At a specialized microcephaly clinic in Campina Grande, psychologist Jacqueline Loureiro works with mothers to help them cope with stress and trauma. Of the 41 women she counsels, she says only 10 receive adequate financial or emotional support from their partners.

“At first many of the women say they have a partner, but as you get to know them better you realize the father is never around and the baby and mother have effectively been abandoned,” Loureiro said.

Loureiro blames Brazil’s macho culture, which she says is particularly strong in the northeast.

Gender roles are strictly defined and women still tend to care for the baby and look after the household. The added burden of having a child with microcephaly strains this dynamic, says Loureiro, and often the man ends up leaving or refusing to help.


Much remains unknown about Zika, including whether it actually causes microcephaly in babies. Brazil said it has confirmed 745 cases of microcephaly since October, and considers most of them related to Zika infections in the mothers. It is investigating another 4,230 cases of suspected microcephaly.

Until the World Health Organization declared Zika a global health emergency last month, there was little interest in microcephaly and no data for its toll on parents. But studies into children with other special needs shows it substantially increases the chance of marital breakdown.
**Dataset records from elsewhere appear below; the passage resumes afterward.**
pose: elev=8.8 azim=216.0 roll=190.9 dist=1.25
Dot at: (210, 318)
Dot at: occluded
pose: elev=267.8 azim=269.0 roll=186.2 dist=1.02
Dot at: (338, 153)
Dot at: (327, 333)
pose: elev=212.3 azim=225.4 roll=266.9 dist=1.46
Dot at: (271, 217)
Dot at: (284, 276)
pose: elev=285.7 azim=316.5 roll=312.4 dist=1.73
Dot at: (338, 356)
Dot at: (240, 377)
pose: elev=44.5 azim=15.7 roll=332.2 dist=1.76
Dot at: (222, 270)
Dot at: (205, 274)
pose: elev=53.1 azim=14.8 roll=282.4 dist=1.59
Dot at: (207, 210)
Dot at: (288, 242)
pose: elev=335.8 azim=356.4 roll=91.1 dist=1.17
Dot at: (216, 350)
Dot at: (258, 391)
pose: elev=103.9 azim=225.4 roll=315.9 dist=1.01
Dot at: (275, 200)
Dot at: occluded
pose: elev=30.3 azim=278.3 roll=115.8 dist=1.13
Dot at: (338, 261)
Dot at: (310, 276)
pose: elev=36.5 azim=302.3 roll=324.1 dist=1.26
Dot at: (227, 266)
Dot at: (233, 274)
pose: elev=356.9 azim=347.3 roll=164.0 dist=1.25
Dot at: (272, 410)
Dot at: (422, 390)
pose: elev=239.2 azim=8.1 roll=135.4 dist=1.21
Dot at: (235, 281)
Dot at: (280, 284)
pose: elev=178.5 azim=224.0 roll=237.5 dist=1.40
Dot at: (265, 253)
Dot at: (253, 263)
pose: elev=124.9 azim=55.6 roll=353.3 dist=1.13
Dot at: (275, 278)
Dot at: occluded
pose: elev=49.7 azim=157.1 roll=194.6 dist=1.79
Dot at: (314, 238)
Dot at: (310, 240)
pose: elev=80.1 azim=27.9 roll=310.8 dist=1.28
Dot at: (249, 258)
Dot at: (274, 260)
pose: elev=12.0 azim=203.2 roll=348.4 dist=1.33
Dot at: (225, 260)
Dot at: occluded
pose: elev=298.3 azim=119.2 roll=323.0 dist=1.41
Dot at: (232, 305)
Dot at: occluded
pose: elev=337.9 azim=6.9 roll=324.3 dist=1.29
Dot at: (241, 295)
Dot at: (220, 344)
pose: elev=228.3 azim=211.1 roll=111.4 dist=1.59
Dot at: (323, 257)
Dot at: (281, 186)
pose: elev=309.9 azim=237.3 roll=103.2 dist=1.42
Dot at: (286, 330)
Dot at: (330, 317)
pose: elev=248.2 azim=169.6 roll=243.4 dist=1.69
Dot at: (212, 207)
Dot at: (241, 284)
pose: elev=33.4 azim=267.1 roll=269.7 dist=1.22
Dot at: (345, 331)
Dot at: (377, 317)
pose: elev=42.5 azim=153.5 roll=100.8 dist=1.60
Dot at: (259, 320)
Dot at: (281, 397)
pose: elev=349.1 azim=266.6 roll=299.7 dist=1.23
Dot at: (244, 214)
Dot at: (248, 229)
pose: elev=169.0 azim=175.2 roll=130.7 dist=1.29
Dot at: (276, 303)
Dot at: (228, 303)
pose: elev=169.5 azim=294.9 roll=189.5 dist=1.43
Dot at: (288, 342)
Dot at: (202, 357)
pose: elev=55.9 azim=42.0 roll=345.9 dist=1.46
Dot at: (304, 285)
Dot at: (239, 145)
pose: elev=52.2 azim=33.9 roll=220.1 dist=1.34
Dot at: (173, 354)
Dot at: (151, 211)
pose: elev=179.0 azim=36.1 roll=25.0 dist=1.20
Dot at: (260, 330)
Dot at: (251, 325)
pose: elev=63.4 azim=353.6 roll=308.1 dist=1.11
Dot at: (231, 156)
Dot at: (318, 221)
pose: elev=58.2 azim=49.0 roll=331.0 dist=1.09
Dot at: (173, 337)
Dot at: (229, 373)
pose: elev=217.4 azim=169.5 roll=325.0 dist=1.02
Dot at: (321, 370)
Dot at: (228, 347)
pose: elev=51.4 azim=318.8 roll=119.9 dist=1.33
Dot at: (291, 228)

Jennifer Lewis, who runs the U.S. based Microcephaly Foundation and has a 12-year-old daughter with the condition, is not surprised fathers in northeast Brazil are abandoning partners and children. Her charity has a network of around 5,000 families and she says the majority are single mothers.

“I see single mothers all the time, where the fathers have left, the fathers have got scared. I even see married couples where the father has pretty much nothing to do with the child,” she said in a phone interview from Phoenix, Arizona.

Campina Grande’s health secretary, Luzia Pinto, told Reuters the city is planning to provide housing for mothers and children with microcephaly through a government housing program in order to help with the crisis. She also ensured a psychologist was hired at the clinic to offer support.


Few Brazilian jobs give enough flexibility for parents to better share the responsibility of looking after a child with special needs. This is made even more difficult as parents must often travel for hours to visit the few specialized clinics operating in Brazil.

At the clinic in Campina Grande, 20-year-old Rogerio dos Santos is one of only two fathers present. Standing in the whitewashed corridor, he says he’s shocked by the tales of fathers abandoning their children but says it has been hard to get time off at the gas station where he works.

For fathers like dos Santos, the support network in Brazil is lacking. Whereas the clinic runs a support group for the mothers, there is no specific help offered for fathers.

“There is a certain amount of fatalism about fathers leaving, unfortunately,” said Gary Barker, who promotes gender equality though ProMundo, an organization he founded in Rio de Janeiro 19 years ago and which now works in four countries.

For Barker, the health sector needs to offer support specifically for men.

“There needs to be an understanding that a baby being born with microcephaly is an event that is going to increase the chance the father’s not going to stick around and he’s going to need some extra hand holding,” he said.

In the small town of Algodao de Jandaira, an hour from Campina Grande, Josemary da Silva pours a cold bath to relieve her son Gilberto from the relentless heat. The five-month-old baby with microcephaly stops crying briefly as he is washed in a pale blue plastic tub.

The father, after whom Gilberto is named, first saw his son one month after he was born and has rarely visited since. Two months ago he stopped contributing the $30 a month he had paid to help da Silva care for the child.

“He says he loves him. But what kind of love is this,” she says as Gilberto starts to cry again.